For more than a year, Apple Computers Inc. enjoyed singular success selling songs exclusively to users of its iPod portable music player. Now, it’s got rival RealNetworks Inc. trying to lure iTunes customers away.

Last month, Seattle-based RealNetworks fired the first shot at Apple, announcing that it had developed technology that allows songs purchased through its own online music services to be played on iPods. On Monday, the company said it would temporarily slash its price for song downloads to 49 cents — 50 cents less than iTunes.

The promotion, which begins Tuesday, coincides with a series of print ads meant to show iPod users they have an alternative to Apple’s iTunes Music Store.

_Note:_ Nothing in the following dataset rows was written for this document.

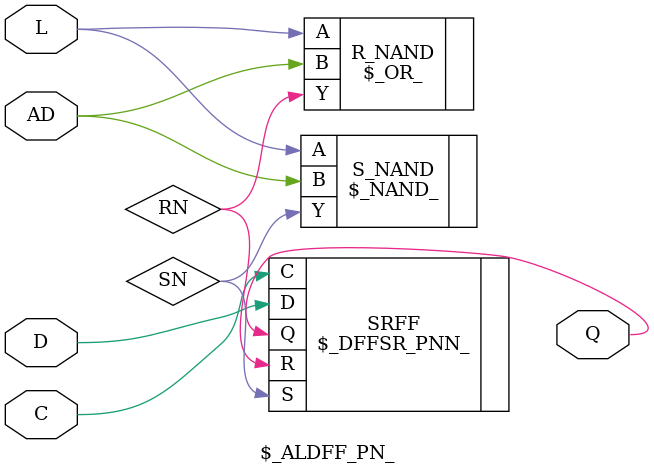
<source format=v>
module \$_ALDFF_PN_ (D, C, L, AD, Q);
input D, C, L, AD;
output reg Q;

wire RN, SN;

\$_OR_ R_NAND ( .Y(RN), .A(L), .B(AD) );

\$_NAND_ S_NAND ( .Y(SN), .A(L), .B(AD) );

\$_DFFSR_PNN_ SRFF (.C(C), 
    .S(SN), 
    .R(RN), 
    .D(D), 
    .Q(Q)
);

endmodule

</source>
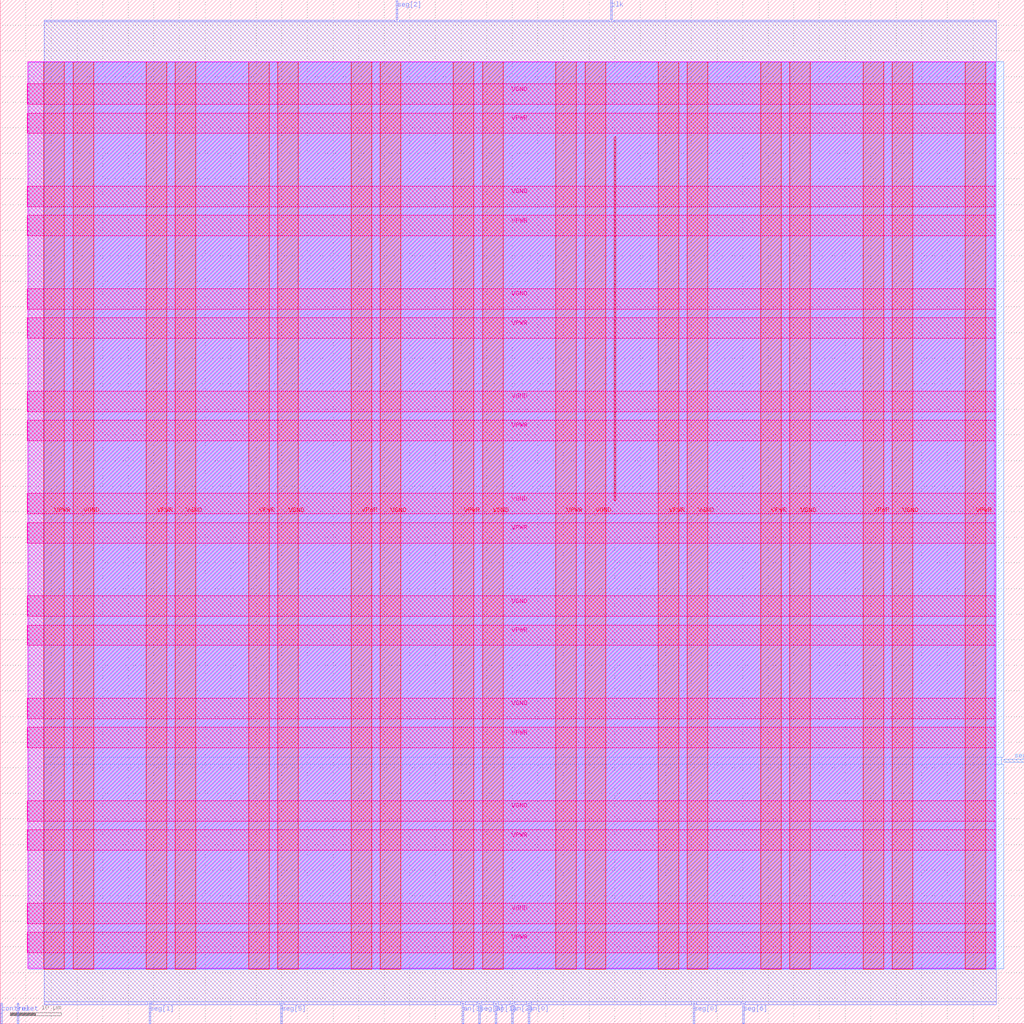
<source format=lef>
VERSION 5.7 ;
  NOWIREEXTENSIONATPIN ON ;
  DIVIDERCHAR "/" ;
  BUSBITCHARS "[]" ;
MACRO TopModule
  CLASS BLOCK ;
  FOREIGN TopModule ;
  ORIGIN 0.000 0.000 ;
  SIZE 200.000 BY 200.000 ;
  PIN VGND
    DIRECTION INOUT ;
    USE GROUND ;
    PORT
      LAYER met4 ;
        RECT 14.220 10.640 18.220 187.920 ;
    END
    PORT
      LAYER met4 ;
        RECT 34.220 10.640 38.220 187.920 ;
    END
    PORT
      LAYER met4 ;
        RECT 54.220 10.640 58.220 187.920 ;
    END
    PORT
      LAYER met4 ;
        RECT 74.220 10.640 78.220 187.920 ;
    END
    PORT
      LAYER met4 ;
        RECT 94.220 10.640 98.220 187.920 ;
    END
    PORT
      LAYER met4 ;
        RECT 114.220 10.640 118.220 187.920 ;
    END
    PORT
      LAYER met4 ;
        RECT 134.220 10.640 138.220 187.920 ;
    END
    PORT
      LAYER met4 ;
        RECT 154.220 10.640 158.220 187.920 ;
    END
    PORT
      LAYER met4 ;
        RECT 174.220 10.640 178.220 187.920 ;
    END
    PORT
      LAYER met5 ;
        RECT 5.280 19.580 194.360 23.580 ;
    END
    PORT
      LAYER met5 ;
        RECT 5.280 39.580 194.360 43.580 ;
    END
    PORT
      LAYER met5 ;
        RECT 5.280 59.580 194.360 63.580 ;
    END
    PORT
      LAYER met5 ;
        RECT 5.280 79.580 194.360 83.580 ;
    END
    PORT
      LAYER met5 ;
        RECT 5.280 99.580 194.360 103.580 ;
    END
    PORT
      LAYER met5 ;
        RECT 5.280 119.580 194.360 123.580 ;
    END
    PORT
      LAYER met5 ;
        RECT 5.280 139.580 194.360 143.580 ;
    END
    PORT
      LAYER met5 ;
        RECT 5.280 159.580 194.360 163.580 ;
    END
    PORT
      LAYER met5 ;
        RECT 5.280 179.580 194.360 183.580 ;
    END
  END VGND
  PIN VPWR
    DIRECTION INOUT ;
    USE POWER ;
    PORT
      LAYER met4 ;
        RECT 8.520 10.640 12.520 187.920 ;
    END
    PORT
      LAYER met4 ;
        RECT 28.520 10.640 32.520 187.920 ;
    END
    PORT
      LAYER met4 ;
        RECT 48.520 10.640 52.520 187.920 ;
    END
    PORT
      LAYER met4 ;
        RECT 68.520 10.640 72.520 187.920 ;
    END
    PORT
      LAYER met4 ;
        RECT 88.520 10.640 92.520 187.920 ;
    END
    PORT
      LAYER met4 ;
        RECT 108.520 10.640 112.520 187.920 ;
    END
    PORT
      LAYER met4 ;
        RECT 128.520 10.640 132.520 187.920 ;
    END
    PORT
      LAYER met4 ;
        RECT 148.520 10.640 152.520 187.920 ;
    END
    PORT
      LAYER met4 ;
        RECT 168.520 10.640 172.520 187.920 ;
    END
    PORT
      LAYER met4 ;
        RECT 188.520 10.640 192.520 187.920 ;
    END
    PORT
      LAYER met5 ;
        RECT 5.280 13.880 194.360 17.880 ;
    END
    PORT
      LAYER met5 ;
        RECT 5.280 33.880 194.360 37.880 ;
    END
    PORT
      LAYER met5 ;
        RECT 5.280 53.880 194.360 57.880 ;
    END
    PORT
      LAYER met5 ;
        RECT 5.280 73.880 194.360 77.880 ;
    END
    PORT
      LAYER met5 ;
        RECT 5.280 93.880 194.360 97.880 ;
    END
    PORT
      LAYER met5 ;
        RECT 5.280 113.880 194.360 117.880 ;
    END
    PORT
      LAYER met5 ;
        RECT 5.280 133.880 194.360 137.880 ;
    END
    PORT
      LAYER met5 ;
        RECT 5.280 153.880 194.360 157.880 ;
    END
    PORT
      LAYER met5 ;
        RECT 5.280 173.880 194.360 177.880 ;
    END
  END VPWR
  PIN an[0]
    DIRECTION OUTPUT ;
    USE SIGNAL ;
    ANTENNADIFFAREA 0.445500 ;
    PORT
      LAYER met2 ;
        RECT 103.130 0.000 103.410 4.000 ;
    END
  END an[0]
  PIN an[1]
    DIRECTION OUTPUT ;
    USE SIGNAL ;
    ANTENNADIFFAREA 0.445500 ;
    PORT
      LAYER met2 ;
        RECT 96.690 0.000 96.970 4.000 ;
    END
  END an[1]
  PIN an[2]
    DIRECTION OUTPUT ;
    USE SIGNAL ;
    ANTENNADIFFAREA 0.445500 ;
    PORT
      LAYER met2 ;
        RECT 99.910 0.000 100.190 4.000 ;
    END
  END an[2]
  PIN an[3]
    DIRECTION OUTPUT ;
    USE SIGNAL ;
    ANTENNADIFFAREA 0.445500 ;
    PORT
      LAYER met2 ;
        RECT 90.250 0.000 90.530 4.000 ;
    END
  END an[3]
  PIN clk
    DIRECTION INPUT ;
    USE SIGNAL ;
    ANTENNAGATEAREA 0.852000 ;
    PORT
      LAYER met2 ;
        RECT 119.230 196.000 119.510 200.000 ;
    END
  END clk
  PIN control
    DIRECTION INPUT ;
    USE SIGNAL ;
    PORT
      LAYER met2 ;
        RECT 0.090 0.000 0.370 4.000 ;
    END
  END control
  PIN reset
    DIRECTION INPUT ;
    USE SIGNAL ;
    PORT
      LAYER met2 ;
        RECT 3.310 0.000 3.590 4.000 ;
    END
  END reset
  PIN seg[0]
    DIRECTION OUTPUT ;
    USE SIGNAL ;
    PORT
      LAYER met2 ;
        RECT 135.330 0.000 135.610 4.000 ;
    END
  END seg[0]
  PIN seg[1]
    DIRECTION OUTPUT ;
    USE SIGNAL ;
    PORT
      LAYER met2 ;
        RECT 29.070 0.000 29.350 4.000 ;
    END
  END seg[1]
  PIN seg[2]
    DIRECTION OUTPUT ;
    USE SIGNAL ;
    PORT
      LAYER met2 ;
        RECT 77.370 196.000 77.650 200.000 ;
    END
  END seg[2]
  PIN seg[3]
    DIRECTION OUTPUT ;
    USE SIGNAL ;
    PORT
      LAYER met2 ;
        RECT 93.470 0.000 93.750 4.000 ;
    END
  END seg[3]
  PIN seg[4]
    DIRECTION OUTPUT ;
    USE SIGNAL ;
    PORT
      LAYER met3 ;
        RECT 196.000 51.040 200.000 51.640 ;
    END
  END seg[4]
  PIN seg[5]
    DIRECTION OUTPUT ;
    USE SIGNAL ;
    PORT
      LAYER met2 ;
        RECT 54.830 0.000 55.110 4.000 ;
    END
  END seg[5]
  PIN seg[6]
    DIRECTION OUTPUT ;
    USE SIGNAL ;
    PORT
      LAYER met2 ;
        RECT 144.990 0.000 145.270 4.000 ;
    END
  END seg[6]
  OBS
      LAYER nwell ;
        RECT 5.330 10.795 194.310 187.870 ;
      LAYER li1 ;
        RECT 5.520 10.795 194.120 187.765 ;
      LAYER met1 ;
        RECT 5.520 10.640 194.510 187.920 ;
      LAYER met2 ;
        RECT 8.580 195.720 77.090 196.000 ;
        RECT 77.930 195.720 118.950 196.000 ;
        RECT 119.790 195.720 194.490 196.000 ;
        RECT 8.580 4.280 194.490 195.720 ;
        RECT 8.580 3.670 28.790 4.280 ;
        RECT 29.630 3.670 54.550 4.280 ;
        RECT 55.390 3.670 89.970 4.280 ;
        RECT 90.810 3.670 93.190 4.280 ;
        RECT 94.030 3.670 96.410 4.280 ;
        RECT 97.250 3.670 99.630 4.280 ;
        RECT 100.470 3.670 102.850 4.280 ;
        RECT 103.690 3.670 135.050 4.280 ;
        RECT 135.890 3.670 144.710 4.280 ;
        RECT 145.550 3.670 194.490 4.280 ;
      LAYER met3 ;
        RECT 8.530 52.040 196.000 187.845 ;
        RECT 8.530 50.640 195.600 52.040 ;
        RECT 8.530 10.715 196.000 50.640 ;
      LAYER met4 ;
        RECT 119.895 102.175 120.225 173.225 ;
  END
END TopModule
END LIBRARY


</source>
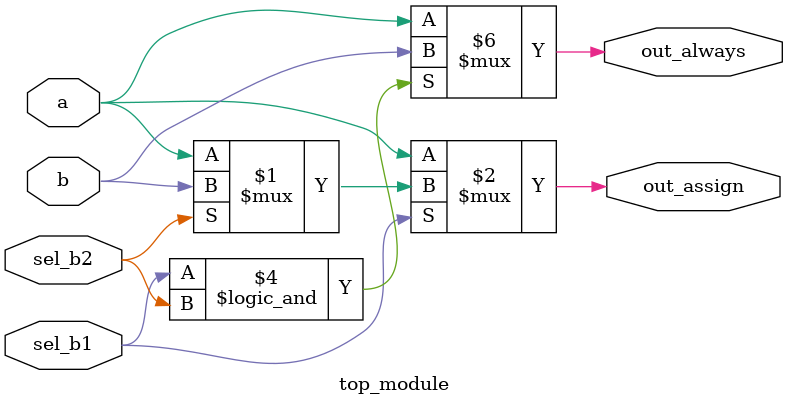
<source format=v>
module top_module(
    input a,
    input b,
    input sel_b1,
    input sel_b2,
    output wire out_assign,
    output reg out_always   ); 
    
    assign out_assign = (sel_b1) ? (sel_b2) ? b : a : a;
    always @(*) begin
        if(sel_b1 && sel_b2) out_always = b;
        else out_always = a;
    end

endmodule

</source>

The sale, which also features full-album downloads for $4.99, $5 dollars less than iTunes, is only slated to last a limited — though unspecified — amount of time.

Then there’s the ads, featuring an iPod-as-padlock with its lock in the open position and the tag line “Half the price of Apple. Welcome to freedom of choice.”

Despite all that, RealNetworks claims it’s not targeting Apple specifically, only pursuing its goal of making its service compatible with as many digital players as possible.

A spokeswoman for Cupertino-based Apple said Monday that the company would have no immediate comment.

RealNetwork’s campaign and price promotion are likely to add to the public acrimony between the two companies.

Apple has accused RealNetworks of using the “tactics and ethics of a hacker” to circumvent the iPod’s internal copy-protection software, which had limited the market-leading music player to holding songs downloaded from iTunes or in the generic MP3 music format.

Josh Bernoff, an analyst with Forrester Research Inc., said RealNetwork’s strategy had potential to pay off in the short run.

“The people who are using iTunes are going to be influenced by this, and the reason is they’re locked in,” Bernoff said. “Apple is in the process of solidifying and creating a monopoly in digital music and this format compatibility issue is the way they lock people in.”

Any gains that RealNetworks makes on the cheaper price of its song downloads may not last, however.

“They won’t be 49 cents forever,” Bernoff said. “They will probably lose somewhere in the range of about $2 million between now and when the promotion is over, and that has to stop because it’s no way to run a business.”